The invention is provided with the motor gear meshed with the ball disc gear, the motor gear drives the lower ball disc to rotate by adjusting the rotating speed of the motor, so that the glass balls containing the ball holes rotate, and when the glass balls containing the ball holes are superposed with the ball outlet holes of the lower combined plate, the glass balls are divided along the ball sliding disc through the ball outlet holes and slide into the crucible to be added quantitatively, so as to meet different charging requirements of the crucible.
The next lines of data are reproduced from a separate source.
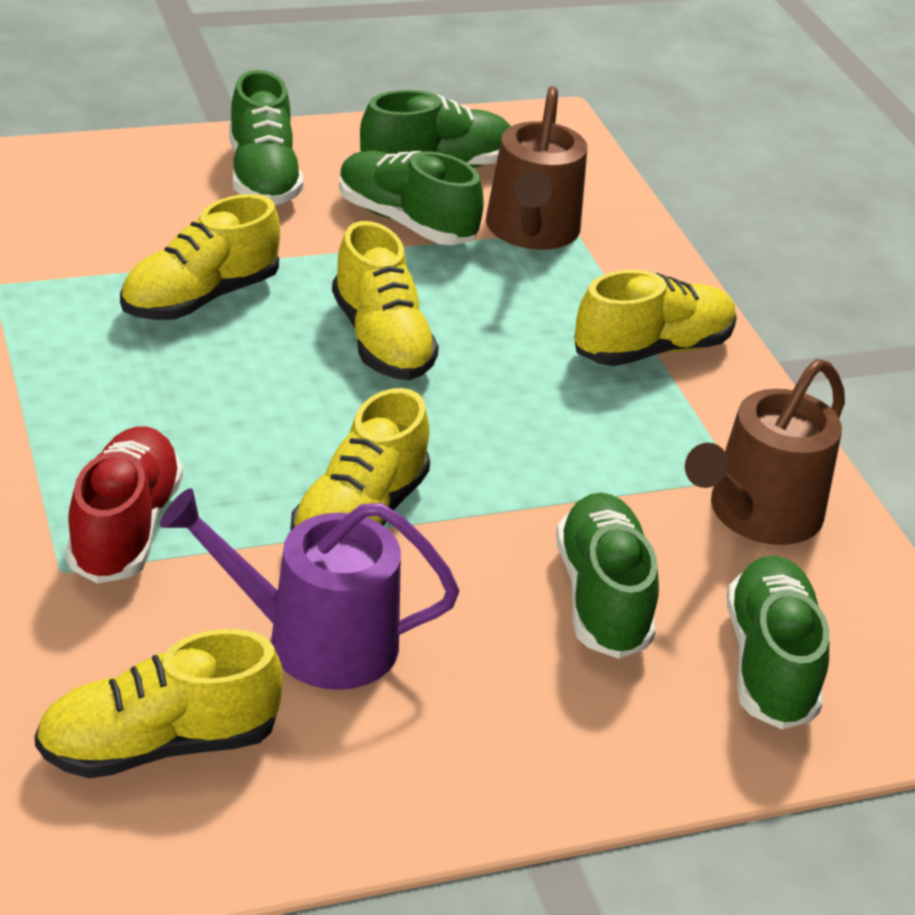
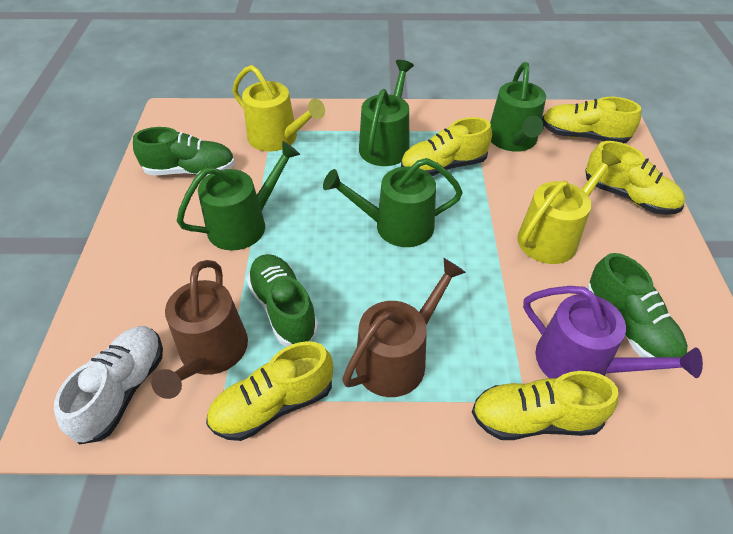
green shoe: 5 -> 3
green watering can: 0 -> 4
red shoe: 1 -> 0
white shoe: 0 -> 1
yellow watering can: 0 -> 2

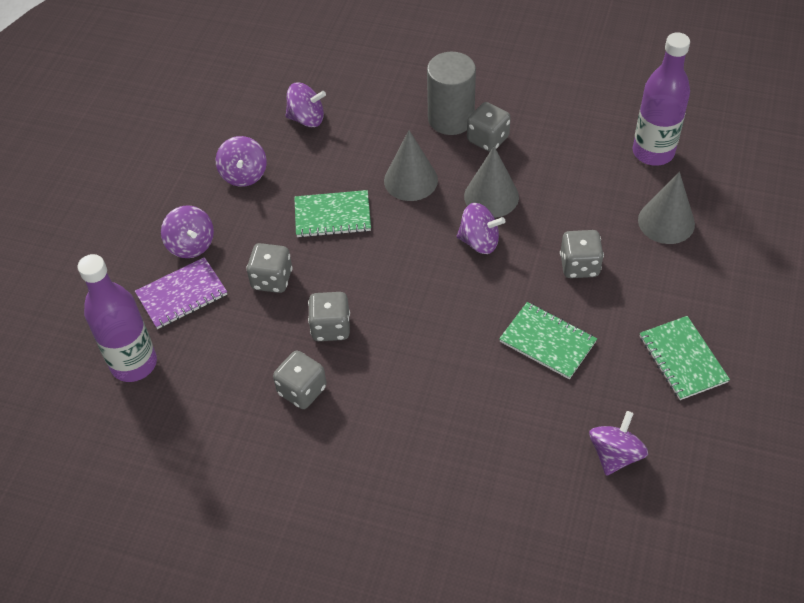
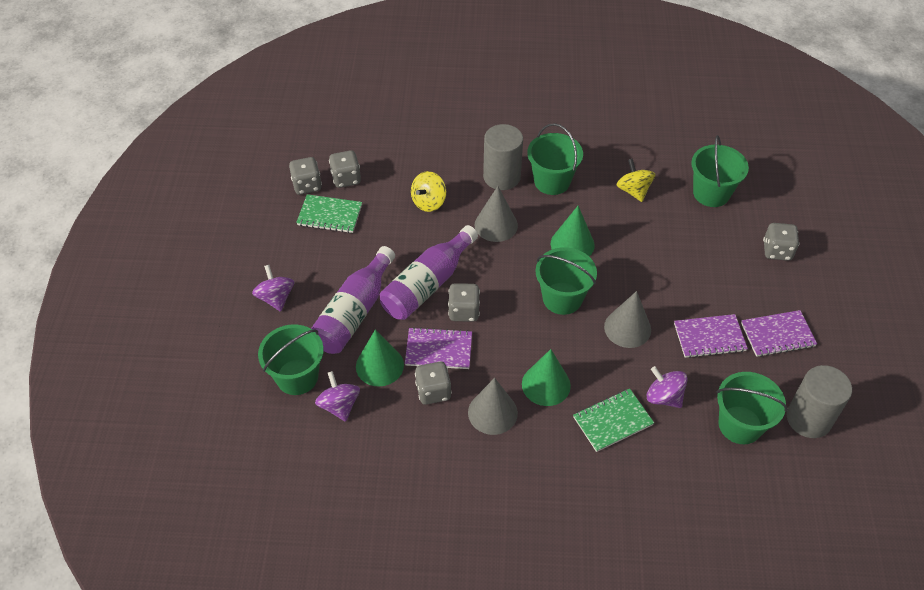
green bucket: 0 -> 5
green cone: 0 -> 3
green notebook: 3 -> 2
grey cylinder: 1 -> 2
purple notebook: 1 -> 3
purple spinning top: 5 -> 3
yellow spinning top: 0 -> 2

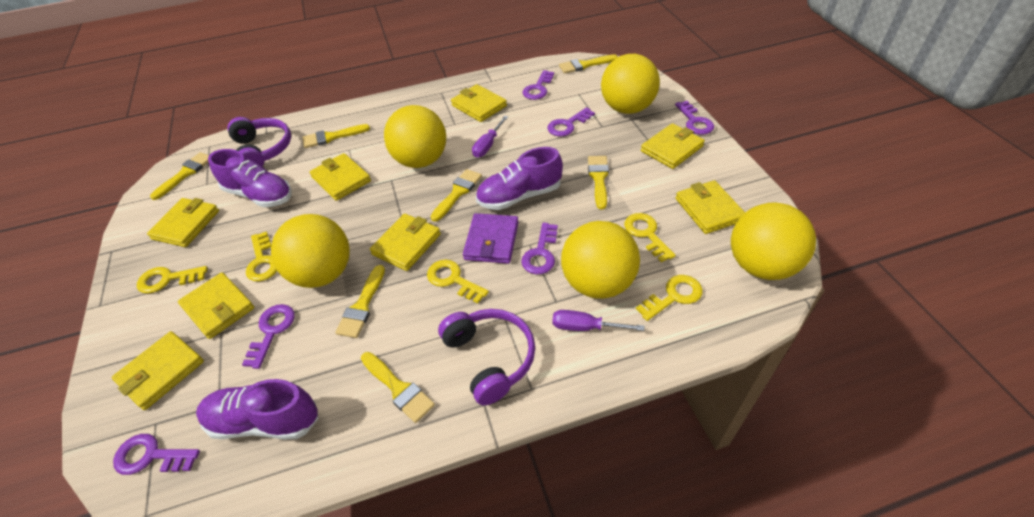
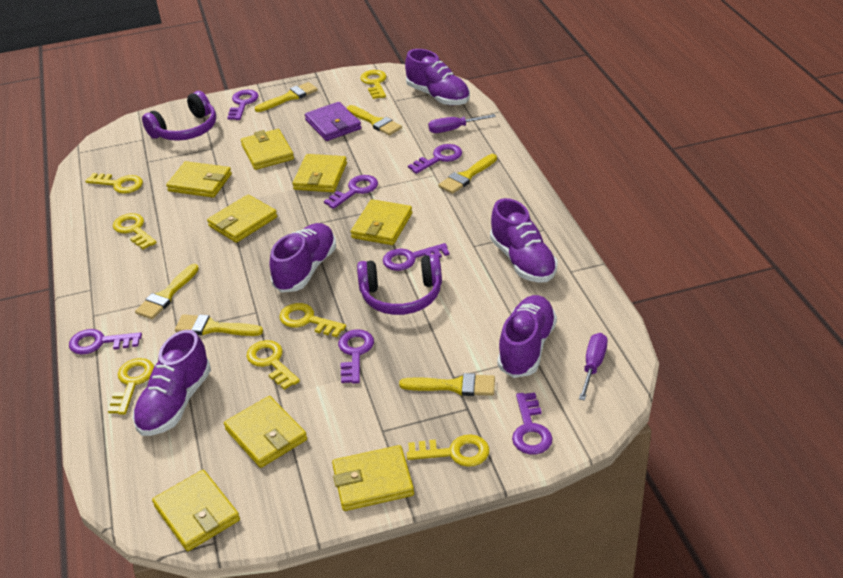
purple key: 6 -> 7
purple shoe: 3 -> 5
yellow ball: 5 -> 0
yellow brush: 7 -> 6
yellow key: 5 -> 7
In use, as shown in fig. 5:

1) opening a power button on a motor speed regulator on one side of the ball box, and setting the motor speed on the motor speed regulator according to different charging requirements of the crucible;

2) turning on a rotating switch of a motor speed regulator, and starting to rotate a lower ball disc;

3) pouring the glass balls into the ball box, and enabling part of the glass balls to enter the ball-containing holes;

4) when the ball containing hole is superposed with the ball outlet hole, the glass ball in the ball containing hole slides onto the ball sliding disc.

5) The glass balls on the ball sliding disc flow into the crucible along the ball outlet after being divided by the ball dividing plate, so that quantitative automatic ball adding is realized;

it is to be understood that the present invention has been described with reference to certain embodiments, and that various changes in the features and embodiments, or equivalent substitutions may be made therein by those skilled in the art without departing from the spirit and scope of the invention. In addition, many modifications may be made to adapt a particular situation or material to the teachings of the invention without departing from the essential scope thereof. Therefore, it is intended that the invention not be limited to the particular embodiment disclosed, but that the invention will include all embodiments falling within the scope of the appended claims.